Historic Markers Across Florida



Relatives and Relationships



Marker ID:  
Location: 10901 Palm Beach Blvd, Fort Myers, FL
County: Lee
Coordinates: N 26° 41.59    W 081° 46.656
  26.69316666    -81.7776
Style: Interpretative Sign **
Waymark: WMV4KQ
 



Text:

Relatives and Relationships


The manatee’s closest living relative is the elephant. They have a number of features in common. Manatees have a flexible prehensile lip that functions in a similar way to the trunk of an elephant. It grabs vegetation and places it in the animal’s mouth.
Can you find other similarities below?



Similarities
Manatees

• Herbivore: plant eaters
• Nurse calf from behind flippers
• Mother cares for calf for two years
• Thick hide with hair covering body
• Toenails on flippers

Elephants:
• Herbivore: plant eaters
• Nurse calf from behind front legs
• Mother cares for calf for three to five years
• Thick hide with hair covering body
• Toenails on toes

Pictures
Prehensile Lip (Manatee)
Prehensile Trunk (Elephant)

Toenails (Manatee)
Toenails (Elephant)

Nursing (Manatee)
Nursing (elephant)


Manatee Young

Female manatees reach sexual maturity at age 3 but will not breed successfully until 6 to 10 years of age.

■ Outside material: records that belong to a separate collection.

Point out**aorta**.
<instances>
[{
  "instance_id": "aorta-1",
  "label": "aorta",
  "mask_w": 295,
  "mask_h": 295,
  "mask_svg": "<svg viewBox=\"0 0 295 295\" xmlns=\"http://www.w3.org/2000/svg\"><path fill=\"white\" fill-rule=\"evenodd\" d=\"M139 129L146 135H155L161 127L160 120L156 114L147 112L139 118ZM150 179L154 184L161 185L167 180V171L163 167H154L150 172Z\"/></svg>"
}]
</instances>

Males are sexually mature at the age of two. Manatee mating herds are made up of sexually mature males and females. Within any given mating herd of manatees, there will be more males than females. Many males will court one female manatee within a breeding herd from a week to one month. Only persistent males will be successful.

Reproductive Rates
Manatees reproduce very slowly. Female carry the young up to 13 months before giving birth and usually produce a single calf with each pregnancy. Although calving occurs year round, there is generally a two to five-year span before females reproduce again.


Did you know?
Calves will remain dependent on their mothers for up to two years. Young manatee calves nurse from their mothers under water and are able to begin nibbling on aquatic vegetation a few weeks after birth.